A few weeks ago I was asked to make a Tunis Cake, which apparently was an alternative to Xmas cake in the 1950s through to the early 70s. I had never heard of it, but it was really special to this couple, so after some research I came up with this recipe –
325g self-raising flour (sifted)
250g softened butter
250g castor sugar
175g ground almonds
1 lemon juice, and rind
150g dark chocolate; 40g butter; 1.5 tbsp water
– Place the butter and sugar in a mixing bowl and beat until pale
– Add the eggs, flour, lemon juice, lemon rind and ground almonds, mixing thoroughly.

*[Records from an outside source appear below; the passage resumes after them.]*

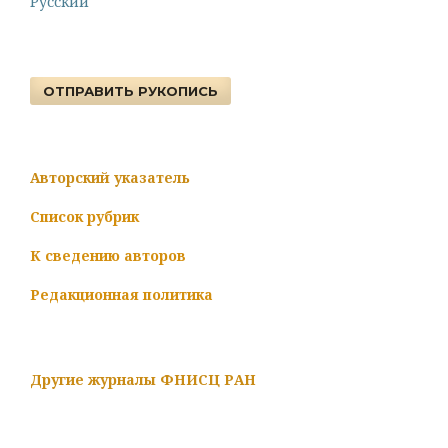
Русский
ОТПРАВИТЬ РУКОПИСЬ
Авторский указатель
Список рубрик
К сведению авторов
Редакционная политика
Другие журналы ФНИСЦ РАН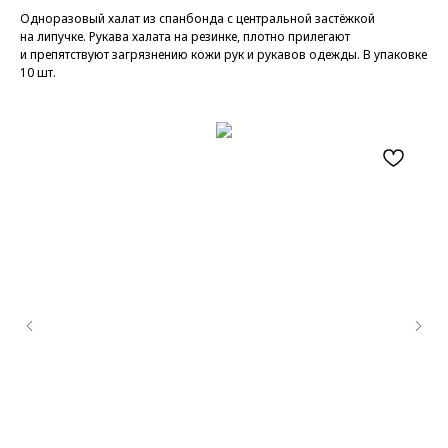
Одноразовый халат из спанбонда c центральной застёжкой
на липучке. Рукава халата на резинке, плотно прилегают
и препятствуют загрязнению кожи рук и рукавов одежды. В упаковке
10 шт.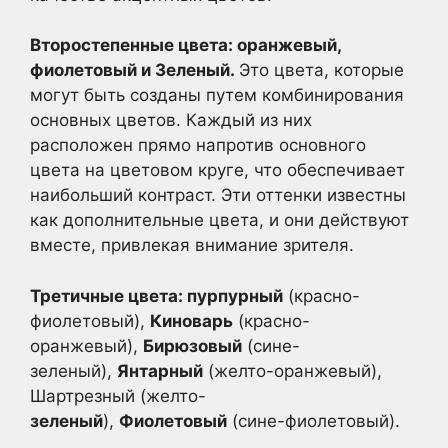
Второстепенные цвета: оранжевый,
фиолетовый и Зеленый.
Это цвета, которые
могут быть созданы путем комбинирования
основных цветов. Каждый из них
расположен прямо напротив основного
цвета на цветовом круге, что обеспечивает
наибольший контраст. Эти оттенки известны
как дополнительные цвета, и они действуют
вместе, привлекая внимание зрителя.
Третичные цвета: пурпурный
(красно-
фиолетовый),
Киноварь
(красно-
оранжевый),
Бирюзовый
(сине-
зеленый),
Янтарный
(желто-оранжевый),
Шартрезный (желто-
зеленый
),
Фиолетовый
(сине-фиолетовый).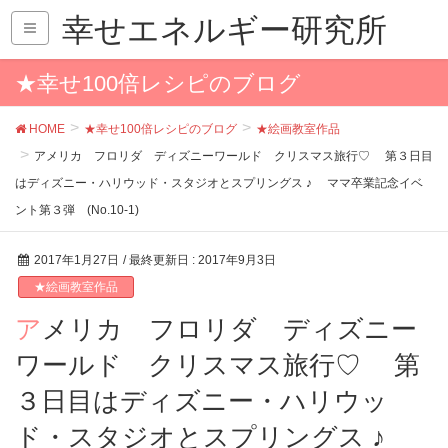
幸せエネルギー研究所
★幸せ100倍レシピのブログ
HOME
★幸せ100倍レシピのブログ
★絵画教室作品
アメリカ フロリダ ディズニーワールド クリスマス旅行♡ 第３日目
はディズニー・ハリウッド・スタジオとスプリングス ♪ ママ卒業記念イベ
ント第３弾 (No.10-1)
2017年1月27日
/ 最終更新日 :
2017年9月3日
★絵画教室作品
アメリカ フロリダ ディズニー
ワールド クリスマス旅行♡ 第
３日目はディズニー・ハリウッ
ド・スタジオとスプリングス ♪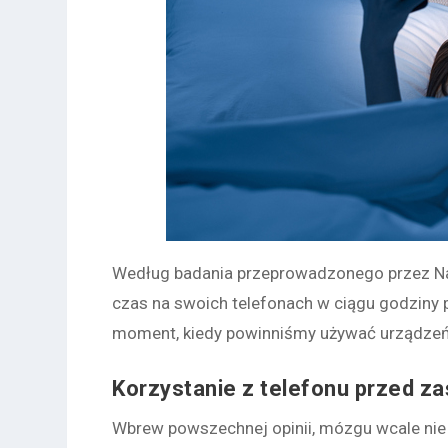
Według badania przeprowadzonego przez Na
czas na swoich telefonach w ciągu godziny p
moment, kiedy powinniśmy używać urządzeń 
Korzystanie z telefonu przed za
Wbrew powszechnej opinii, mózgu wcale nie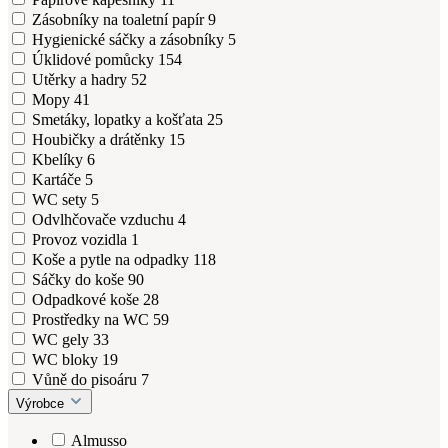
Zásobníky na toaletní papír
9
Hygienické sáčky a zásobníky
5
Úklidové pomůcky
154
Utěrky a hadry
52
Mopy
41
Smetáky, lopatky a košťata
25
Houbičky a drátěnky
15
Kbelíky
6
Kartáče
5
WC sety
5
Odvlhčovače vzduchu
4
Provoz vozidla
1
Koše a pytle na odpadky
118
Sáčky do koše
90
Odpadkové koše
28
Prostředky na WC
59
WC gely
33
WC bloky
19
Vůně do pisoáru
7
Výrobce
Almusso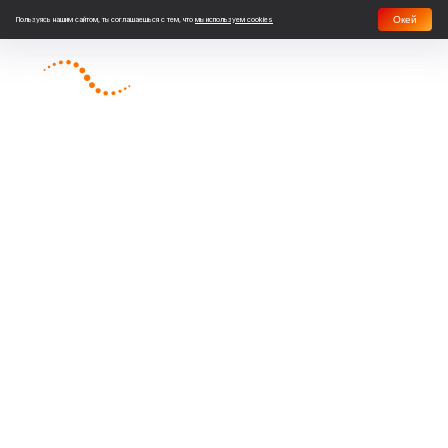
Окей
Пользуясь нашим сайтом, ты соглашаешься с тем, что
мы используем cookies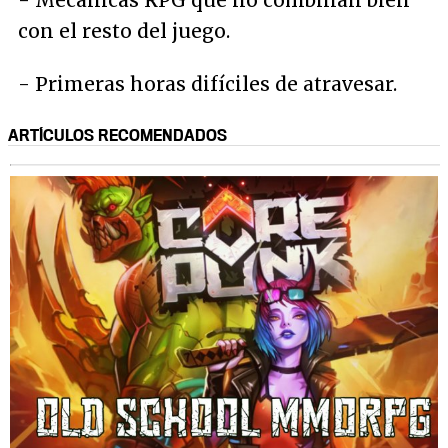
- Mecánicas RPG que no combinan bien
con el resto del juego.
- Primeras horas difíciles de atravesar.
ARTÍCULOS RECOMENDADOS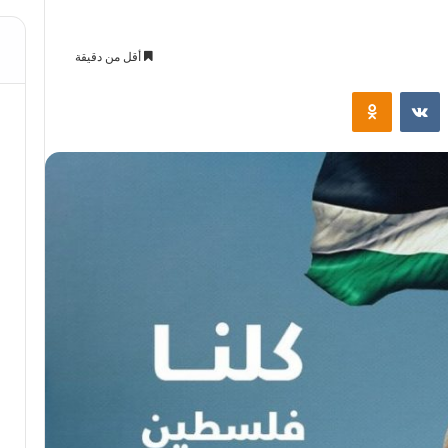
أقل من دقيقة
ت
Odnoklassniki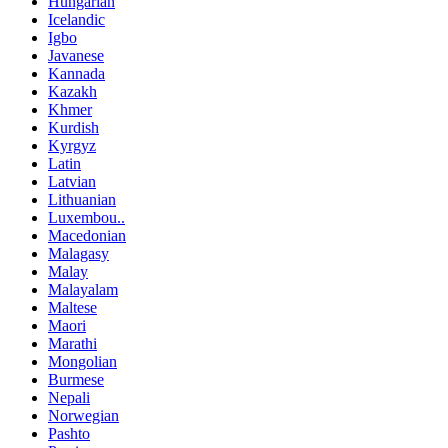
Hungarian
Icelandic
Igbo
Javanese
Kannada
Kazakh
Khmer
Kurdish
Kyrgyz
Latin
Latvian
Lithuanian
Luxembou..
Macedonian
Malagasy
Malay
Malayalam
Maltese
Maori
Marathi
Mongolian
Burmese
Nepali
Norwegian
Pashto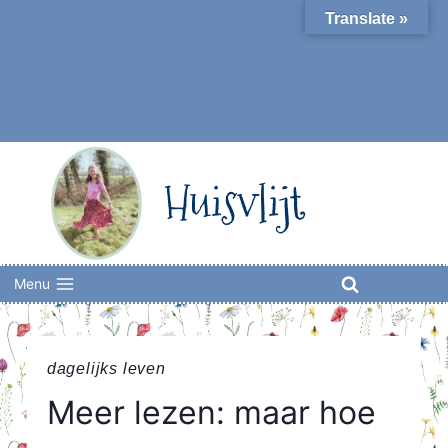
Skip
Translate »
to
content
Huisvlijt
Menu
dagelijks leven
Meer lezen: maar hoe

– Place the mixture into a 8in greased and floured cake tin and bake in a preheated oven at 150oC/300oF/gas mark 2 for one hour or until springy in the middle when pressed.
Ensure the cake is totally cold before decorating.
The key to a Tunis Cake is the deep layer of dark chocolate – the recipe only uses 150g, but I doubled it, and the result was so much better. So the chocolate only coats the top, and does not go down the sides, tightly wrap some greaseproof paper around the sides of the cake, standing proud about 3cm of the top, securing with a piece of string.
Melt the chocolate & butter, stirring to ensure it is totally smooth, then leave to cool.
I then glazed the top with warmed apricot jam to stop any crumbs getting into the topping. I also glazed the sides as the customer would not be eating the cake until Xmas Day so I wanted it to stay as moist as possible.
I then very carefully poured the melted chocolate onto the cake top and smoothed it with a small palette knife. I then left it overnight to fully set.
It appears that the original Tunis Cake had three marzipan fruits, so I made an orange, which I textured using a nutmeg grater, a green apple, and a banana. To get the correct skin effect I used small pieces of pale brown marzipan, rolled into the yellow so it was still visible as brown & yellow. I left the cake overnight, then positioned the fruits in the centre the next day.
I was really pleased with the finished cake, and thankfully so was the customer!